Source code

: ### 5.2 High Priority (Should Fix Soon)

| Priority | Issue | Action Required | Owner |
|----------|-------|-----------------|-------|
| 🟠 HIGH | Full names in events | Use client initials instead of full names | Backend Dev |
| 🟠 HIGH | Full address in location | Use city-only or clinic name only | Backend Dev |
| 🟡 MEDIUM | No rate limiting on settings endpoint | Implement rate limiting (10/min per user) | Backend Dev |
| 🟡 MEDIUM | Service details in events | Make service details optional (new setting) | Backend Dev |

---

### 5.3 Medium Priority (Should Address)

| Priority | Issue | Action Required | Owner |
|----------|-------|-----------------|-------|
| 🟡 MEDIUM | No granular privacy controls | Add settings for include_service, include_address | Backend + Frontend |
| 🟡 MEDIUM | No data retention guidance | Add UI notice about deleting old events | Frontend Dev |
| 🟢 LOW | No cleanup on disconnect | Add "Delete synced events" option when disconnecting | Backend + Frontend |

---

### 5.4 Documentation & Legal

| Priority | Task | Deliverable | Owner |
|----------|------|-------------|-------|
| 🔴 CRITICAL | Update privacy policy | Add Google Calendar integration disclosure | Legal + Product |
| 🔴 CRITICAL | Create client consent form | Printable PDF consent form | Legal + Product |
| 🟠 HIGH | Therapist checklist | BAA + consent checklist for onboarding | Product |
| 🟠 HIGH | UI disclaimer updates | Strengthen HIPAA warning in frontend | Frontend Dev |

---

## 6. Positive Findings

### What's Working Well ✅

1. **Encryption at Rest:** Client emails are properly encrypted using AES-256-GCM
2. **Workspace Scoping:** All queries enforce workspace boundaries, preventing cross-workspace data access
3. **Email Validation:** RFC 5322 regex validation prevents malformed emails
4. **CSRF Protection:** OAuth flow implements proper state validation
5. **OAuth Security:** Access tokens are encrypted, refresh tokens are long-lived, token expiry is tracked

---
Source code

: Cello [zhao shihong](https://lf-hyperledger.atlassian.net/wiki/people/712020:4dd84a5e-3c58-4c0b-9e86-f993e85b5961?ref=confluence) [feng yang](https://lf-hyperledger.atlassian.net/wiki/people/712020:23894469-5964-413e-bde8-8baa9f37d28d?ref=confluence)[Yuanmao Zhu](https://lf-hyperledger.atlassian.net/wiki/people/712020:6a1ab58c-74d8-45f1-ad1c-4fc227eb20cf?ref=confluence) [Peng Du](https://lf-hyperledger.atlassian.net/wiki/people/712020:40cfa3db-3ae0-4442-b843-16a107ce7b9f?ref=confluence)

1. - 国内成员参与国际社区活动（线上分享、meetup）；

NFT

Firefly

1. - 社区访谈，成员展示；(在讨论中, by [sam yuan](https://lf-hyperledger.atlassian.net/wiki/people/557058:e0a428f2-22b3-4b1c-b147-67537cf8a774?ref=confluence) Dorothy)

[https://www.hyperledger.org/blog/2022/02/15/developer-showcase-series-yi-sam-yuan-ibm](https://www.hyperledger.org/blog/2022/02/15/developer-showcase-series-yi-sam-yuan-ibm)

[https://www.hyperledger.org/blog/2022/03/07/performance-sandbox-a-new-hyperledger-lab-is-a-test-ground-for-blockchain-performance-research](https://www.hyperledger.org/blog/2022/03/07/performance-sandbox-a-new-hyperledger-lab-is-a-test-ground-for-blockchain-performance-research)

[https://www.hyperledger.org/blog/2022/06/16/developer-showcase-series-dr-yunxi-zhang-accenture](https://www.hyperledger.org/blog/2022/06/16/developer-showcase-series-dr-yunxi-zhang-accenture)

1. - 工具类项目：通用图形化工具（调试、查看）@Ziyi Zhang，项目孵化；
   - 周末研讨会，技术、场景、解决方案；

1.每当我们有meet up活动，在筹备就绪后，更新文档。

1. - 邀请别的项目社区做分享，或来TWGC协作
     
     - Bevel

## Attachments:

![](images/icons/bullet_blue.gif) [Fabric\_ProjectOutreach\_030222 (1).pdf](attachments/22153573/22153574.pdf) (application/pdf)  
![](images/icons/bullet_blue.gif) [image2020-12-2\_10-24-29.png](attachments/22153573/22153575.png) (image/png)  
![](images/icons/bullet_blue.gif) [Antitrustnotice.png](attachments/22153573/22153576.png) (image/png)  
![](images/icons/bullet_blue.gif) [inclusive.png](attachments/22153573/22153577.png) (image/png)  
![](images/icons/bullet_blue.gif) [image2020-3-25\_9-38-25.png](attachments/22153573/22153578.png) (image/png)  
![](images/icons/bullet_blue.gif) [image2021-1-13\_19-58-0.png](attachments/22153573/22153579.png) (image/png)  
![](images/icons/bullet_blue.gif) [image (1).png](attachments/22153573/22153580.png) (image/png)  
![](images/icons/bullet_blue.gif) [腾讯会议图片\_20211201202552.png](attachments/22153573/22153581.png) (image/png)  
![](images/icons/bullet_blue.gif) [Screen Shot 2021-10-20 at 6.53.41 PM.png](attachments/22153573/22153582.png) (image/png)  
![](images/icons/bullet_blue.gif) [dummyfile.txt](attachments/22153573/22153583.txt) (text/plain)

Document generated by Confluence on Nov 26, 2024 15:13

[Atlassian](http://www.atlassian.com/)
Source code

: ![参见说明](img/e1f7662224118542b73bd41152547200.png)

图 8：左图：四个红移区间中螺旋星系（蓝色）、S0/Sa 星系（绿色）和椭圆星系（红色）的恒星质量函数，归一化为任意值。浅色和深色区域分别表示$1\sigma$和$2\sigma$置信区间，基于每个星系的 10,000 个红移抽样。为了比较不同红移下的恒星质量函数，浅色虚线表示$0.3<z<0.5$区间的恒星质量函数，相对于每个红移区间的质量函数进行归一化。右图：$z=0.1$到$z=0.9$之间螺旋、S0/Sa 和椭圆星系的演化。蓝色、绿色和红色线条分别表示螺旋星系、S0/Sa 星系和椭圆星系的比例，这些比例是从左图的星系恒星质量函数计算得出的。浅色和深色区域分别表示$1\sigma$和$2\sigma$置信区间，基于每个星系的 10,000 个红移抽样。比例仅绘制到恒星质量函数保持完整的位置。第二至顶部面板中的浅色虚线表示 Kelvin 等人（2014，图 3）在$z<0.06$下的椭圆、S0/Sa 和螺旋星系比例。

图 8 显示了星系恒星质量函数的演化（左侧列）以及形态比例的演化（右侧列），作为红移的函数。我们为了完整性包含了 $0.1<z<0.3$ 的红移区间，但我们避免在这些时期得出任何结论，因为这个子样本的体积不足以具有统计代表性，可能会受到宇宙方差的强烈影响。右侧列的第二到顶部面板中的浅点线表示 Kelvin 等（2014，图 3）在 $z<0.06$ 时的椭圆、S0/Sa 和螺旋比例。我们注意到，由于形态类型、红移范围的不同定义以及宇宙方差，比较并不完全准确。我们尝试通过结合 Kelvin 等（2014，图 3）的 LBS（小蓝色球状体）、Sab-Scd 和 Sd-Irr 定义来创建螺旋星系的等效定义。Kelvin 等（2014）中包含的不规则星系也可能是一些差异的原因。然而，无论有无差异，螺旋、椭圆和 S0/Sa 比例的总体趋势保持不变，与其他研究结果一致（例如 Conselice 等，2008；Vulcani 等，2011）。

****

What is being asked
Extract every line above exactly as it stands.

Solution to this exercise
Source code

: ### 5.2 High Priority (Should Fix Soon)

| Priority | Issue | Action Required | Owner |
|----------|-------|-----------------|-------|
| 🟠 HIGH | Full names in events | Use client initials instead of full names | Backend Dev |
| 🟠 HIGH | Full address in location | Use city-only or clinic name only | Backend Dev |
| 🟡 MEDIUM | No rate limiting on settings endpoint | Implement rate limiting (10/min per user) | Backend Dev |
| 🟡 MEDIUM | Service details in events | Make service details optional (new setting) | Backend Dev |

---

### 5.3 Medium Priority (Should Address)

| Priority | Issue | Action Required | Owner |
|----------|-------|-----------------|-------|
| 🟡 MEDIUM | No granular privacy controls | Add settings for include_service, include_address | Backend + Frontend |
| 🟡 MEDIUM | No data retention guidance | Add UI notice about deleting old events | Frontend Dev |
| 🟢 LOW | No cleanup on disconnect | Add "Delete synced events" option when disconnecting | Backend + Frontend |

---

### 5.4 Documentation & Legal

| Priority | Task | Deliverable | Owner |
|----------|------|-------------|-------|
| 🔴 CRITICAL | Update privacy policy | Add Google Calendar integration disclosure | Legal + Product |
| 🔴 CRITICAL | Create client consent form | Printable PDF consent form | Legal + Product |
| 🟠 HIGH | Therapist checklist | BAA + consent checklist for onboarding | Product |
| 🟠 HIGH | UI disclaimer updates | Strengthen HIPAA warning in frontend | Frontend Dev |

---

## 6. Positive Findings

### What's Working Well ✅

1. **Encryption at Rest:** Client emails are properly encrypted using AES-256-GCM
2. **Workspace Scoping:** All queries enforce workspace boundaries, preventing cross-workspace data access
3. **Email Validation:** RFC 5322 regex validation prevents malformed emails
4. **CSRF Protection:** OAuth flow implements proper state validation
5. **OAuth Security:** Access tokens are encrypted, refresh tokens are long-lived, token expiry is tracked

---
Source code

: Cello [zhao shihong](https://lf-hyperledger.atlassian.net/wiki/people/712020:4dd84a5e-3c58-4c0b-9e86-f993e85b5961?ref=confluence) [feng yang](https://lf-hyperledger.atlassian.net/wiki/people/712020:23894469-5964-413e-bde8-8baa9f37d28d?ref=confluence)[Yuanmao Zhu](https://lf-hyperledger.atlassian.net/wiki/people/712020:6a1ab58c-74d8-45f1-ad1c-4fc227eb20cf?ref=confluence) [Peng Du](https://lf-hyperledger.atlassian.net/wiki/people/712020:40cfa3db-3ae0-4442-b843-16a107ce7b9f?ref=confluence)

1. - 国内成员参与国际社区活动（线上分享、meetup）；

NFT

Firefly

1. - 社区访谈，成员展示；(在讨论中, by [sam yuan](https://lf-hyperledger.atlassian.net/wiki/people/557058:e0a428f2-22b3-4b1c-b147-67537cf8a774?ref=confluence) Dorothy)

[https://www.hyperledger.org/blog/2022/02/15/developer-showcase-series-yi-sam-yuan-ibm](https://www.hyperledger.org/blog/2022/02/15/developer-showcase-series-yi-sam-yuan-ibm)

[https://www.hyperledger.org/blog/2022/03/07/performance-sandbox-a-new-hyperledger-lab-is-a-test-ground-for-blockchain-performance-research](https://www.hyperledger.org/blog/2022/03/07/performance-sandbox-a-new-hyperledger-lab-is-a-test-ground-for-blockchain-performance-research)

[https://www.hyperledger.org/blog/2022/06/16/developer-showcase-series-dr-yunxi-zhang-accenture](https://www.hyperledger.org/blog/2022/06/16/developer-showcase-series-dr-yunxi-zhang-accenture)

1. - 工具类项目：通用图形化工具（调试、查看）@Ziyi Zhang，项目孵化；
   - 周末研讨会，技术、场景、解决方案；

1.每当我们有meet up活动，在筹备就绪后，更新文档。

1. - 邀请别的项目社区做分享，或来TWGC协作
     
     - Bevel

## Attachments:

![](images/icons/bullet_blue.gif) [Fabric\_ProjectOutreach\_030222 (1).pdf](attachments/22153573/22153574.pdf) (application/pdf)  
![](images/icons/bullet_blue.gif) [image2020-12-2\_10-24-29.png](attachments/22153573/22153575.png) (image/png)  
![](images/icons/bullet_blue.gif) [Antitrustnotice.png](attachments/22153573/22153576.png) (image/png)  
![](images/icons/bullet_blue.gif) [inclusive.png](attachments/22153573/22153577.png) (image/png)  
![](images/icons/bullet_blue.gif) [image2020-3-25\_9-38-25.png](attachments/22153573/22153578.png) (image/png)  
![](images/icons/bullet_blue.gif) [image2021-1-13\_19-58-0.png](attachments/22153573/22153579.png) (image/png)  
![](images/icons/bullet_blue.gif) [image (1).png](attachments/22153573/22153580.png) (image/png)  
![](images/icons/bullet_blue.gif) [腾讯会议图片\_20211201202552.png](attachments/22153573/22153581.png) (image/png)  
![](images/icons/bullet_blue.gif) [Screen Shot 2021-10-20 at 6.53.41 PM.png](attachments/22153573/22153582.png) (image/png)  
![](images/icons/bullet_blue.gif) [dummyfile.txt](attachments/22153573/22153583.txt) (text/plain)

Document generated by Confluence on Nov 26, 2024 15:13

[Atlassian](http://www.atlassian.com/)
Source code

: ![参见说明](img/e1f7662224118542b73bd41152547200.png)

图 8：左图：四个红移区间中螺旋星系（蓝色）、S0/Sa 星系（绿色）和椭圆星系（红色）的恒星质量函数，归一化为任意值。浅色和深色区域分别表示$1\sigma$和$2\sigma$置信区间，基于每个星系的 10,000 个红移抽样。为了比较不同红移下的恒星质量函数，浅色虚线表示$0.3<z<0.5$区间的恒星质量函数，相对于每个红移区间的质量函数进行归一化。右图：$z=0.1$到$z=0.9$之间螺旋、S0/Sa 和椭圆星系的演化。蓝色、绿色和红色线条分别表示螺旋星系、S0/Sa 星系和椭圆星系的比例，这些比例是从左图的星系恒星质量函数计算得出的。浅色和深色区域分别表示$1\sigma$和$2\sigma$置信区间，基于每个星系的 10,000 个红移抽样。比例仅绘制到恒星质量函数保持完整的位置。第二至顶部面板中的浅色虚线表示 Kelvin 等人（2014，图 3）在$z<0.06$下的椭圆、S0/Sa 和螺旋星系比例。

图 8 显示了星系恒星质量函数的演化（左侧列）以及形态比例的演化（右侧列），作为红移的函数。我们为了完整性包含了 $0.1<z<0.3$ 的红移区间，但我们避免在这些时期得出任何结论，因为这个子样本的体积不足以具有统计代表性，可能会受到宇宙方差的强烈影响。右侧列的第二到顶部面板中的浅点线表示 Kelvin 等（2014，图 3）在 $z<0.06$ 时的椭圆、S0/Sa 和螺旋比例。我们注意到，由于形态类型、红移范围的不同定义以及宇宙方差，比较并不完全准确。我们尝试通过结合 Kelvin 等（2014，图 3）的 LBS（小蓝色球状体）、Sab-Scd 和 Sd-Irr 定义来创建螺旋星系的等效定义。Kelvin 等（2014）中包含的不规则星系也可能是一些差异的原因。然而，无论有无差异，螺旋、椭圆和 S0/Sa 比例的总体趋势保持不变，与其他研究结果一致（例如 Conselice 等，2008；Vulcani 等，2011）。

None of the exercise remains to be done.